The submitter complies.
The trader expresses his gratitude: “when I retire and write a book about this business your name will be written in golden letters.”
The submitter isn’t so sure: “I would prefer this [to] not be in any book!”
March 27th, 2005:
A submitter says he’s going to have to come in late, “noonish.”
A trader chuckles, “Noonish? Whos going to put my low fixings in? hehehe.”
The submitter says someone else will take care of it.
March 16th, 2006:
After receiving a request from a trader, a submitter responds: “For you…anything.”
April 7th 2006:
A trader, again asking for a low submission, promises that “Coffees will be coming your way either way, just to say thank you for your help.”
The submitter, clearly a javaphile, responds, “Done…for you big boy.”
October 26th, 2006
Although Barclays submitted artificially low figures to help their own traders’ bottom lines, they also appear to have lent a hand to traders from other banks—presumably in the spirit of camaraderie. Around Thanksgiving time, a former Barclays trader, now at a different bank, got some help from the LIBOR liars. His response?
“Dude. I owe you big time! Come over one day after work and I’m opening a bottle of Bollinger.”
February 12th, 2007
As banks began to face liquidity tightening in early 2007, discretion became the name of the game in the rate-fixing gambit. The traders appear to know they were acting decidedly outside the law.
“If you know how to keep a secret I’ll bring you in on it.”
“If you breathe a word of this I’m not telling you anything else.”
“Please keep it to yourself otherwise it won’t work.”
February 28th, 2007
Barclays’ traders also nagged other banks to help them with the rate fixing, according to some emails. As one wrote to an external trader, “Duuuude… whats up with ur guys 34.5 3m fix…tell him to get it up!!”
The external trader agreed.
March 19th, 2007
One trader had a few choice words of advice for another: “This is the way you pull off deals like this chicken, don’t talk about it too much … the trick is you must not do this alone … this is between you and me but really don’t tell ANYBODY.”
September 26th, 2007
A trader told a submitter, “We’re all rooting for a high LIBOR tomorrow.”
November 19th, 2007
As the crisis thickened, Barclays’ rate fixing moved from profiteering to self-defense. Managers urged submitters to keep the rate submissions down, so as not to signal to the market that the bank was vulnerable. “Basically the[re] is no money out there,” moaned one submitter.
November 28th, 2007
Submitters had kept LIBOR in line with “the pack,” as one put it.

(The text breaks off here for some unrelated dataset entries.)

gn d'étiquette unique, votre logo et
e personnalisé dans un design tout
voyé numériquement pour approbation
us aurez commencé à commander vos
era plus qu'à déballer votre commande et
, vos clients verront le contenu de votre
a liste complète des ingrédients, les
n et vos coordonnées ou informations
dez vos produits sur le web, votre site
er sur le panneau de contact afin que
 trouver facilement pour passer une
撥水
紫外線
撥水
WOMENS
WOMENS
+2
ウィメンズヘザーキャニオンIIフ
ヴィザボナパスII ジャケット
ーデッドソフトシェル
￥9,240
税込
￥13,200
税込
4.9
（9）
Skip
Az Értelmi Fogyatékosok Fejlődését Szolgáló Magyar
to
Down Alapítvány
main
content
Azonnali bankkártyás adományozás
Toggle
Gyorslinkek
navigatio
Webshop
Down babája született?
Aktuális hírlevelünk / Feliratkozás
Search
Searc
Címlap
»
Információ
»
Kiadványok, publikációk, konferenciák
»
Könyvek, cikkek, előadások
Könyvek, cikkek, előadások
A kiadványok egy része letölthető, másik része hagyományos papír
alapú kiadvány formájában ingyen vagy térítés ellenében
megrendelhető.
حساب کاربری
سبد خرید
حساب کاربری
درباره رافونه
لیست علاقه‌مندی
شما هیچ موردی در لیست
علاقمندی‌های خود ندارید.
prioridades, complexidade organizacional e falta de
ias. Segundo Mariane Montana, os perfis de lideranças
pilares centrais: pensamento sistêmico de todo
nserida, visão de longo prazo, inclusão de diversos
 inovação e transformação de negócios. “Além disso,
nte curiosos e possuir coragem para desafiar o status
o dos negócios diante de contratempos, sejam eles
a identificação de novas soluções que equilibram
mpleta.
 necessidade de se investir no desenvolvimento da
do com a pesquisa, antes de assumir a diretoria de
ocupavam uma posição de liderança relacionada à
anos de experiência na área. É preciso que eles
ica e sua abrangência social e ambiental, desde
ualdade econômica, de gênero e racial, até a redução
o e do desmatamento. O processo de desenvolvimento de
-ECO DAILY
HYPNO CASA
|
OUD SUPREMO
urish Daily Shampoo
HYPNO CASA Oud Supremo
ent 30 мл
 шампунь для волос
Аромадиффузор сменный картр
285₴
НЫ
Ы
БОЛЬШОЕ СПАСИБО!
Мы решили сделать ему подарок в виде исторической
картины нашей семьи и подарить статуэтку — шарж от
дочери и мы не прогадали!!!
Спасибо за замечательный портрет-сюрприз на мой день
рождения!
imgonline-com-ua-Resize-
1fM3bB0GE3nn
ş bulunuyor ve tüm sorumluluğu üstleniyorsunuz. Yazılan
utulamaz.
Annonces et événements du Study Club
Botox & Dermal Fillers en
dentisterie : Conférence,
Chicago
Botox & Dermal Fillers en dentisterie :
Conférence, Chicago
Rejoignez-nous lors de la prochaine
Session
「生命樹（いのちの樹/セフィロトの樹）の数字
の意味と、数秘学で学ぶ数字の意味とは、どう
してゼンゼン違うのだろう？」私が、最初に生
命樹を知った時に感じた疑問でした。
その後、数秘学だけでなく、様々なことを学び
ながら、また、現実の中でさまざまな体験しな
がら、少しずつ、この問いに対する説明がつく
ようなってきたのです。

A manager was grateful: “Thanks for remaining pragmatic.”
March 19th, 2008
One submitter to another: “Just set [LIBOR] where everyone else sets it, we do not want to be standing out.”
April 17th, 2008
A manager: “We did stick our head above the parapet last year, got it shot off, and put it back down again. So, to the extent that, um, the LIBORs have been understated, are we guilty of being part of the pack? You could say we are.”
October 8th, 2008
In a phone-call, a submitter says that a manager “asked me to put it lower than it was yesterday … to send the message that we’re not in the shit.”
October 29th, 2008
For the grand finale, send in the government.
In an internal email released yesterday, former-CEO Bob Diamond recounts a late-2008 conversation with Paul Tucker, deputy governor of the Bank of England. According to Diamond, Tucker suggested that Barclays should feel free to submit lower LIBOR figures, if they want.
“While he was certain we did not need advice,” writes Diamond of Tucker, he advised that “it did not always need to be the case that we appeared as high as we have recently.”
Tucker also suggested, according to Diamond, that there were “a number of senior figures in Whitehall”—that is, the British government —concerned by Barclays LIBOR submissions, and wanted them adjusted.
Correction: A previous version of this story incorrectly stated that a 1% increase in interest rates would work out to $500 per month, rather than per year.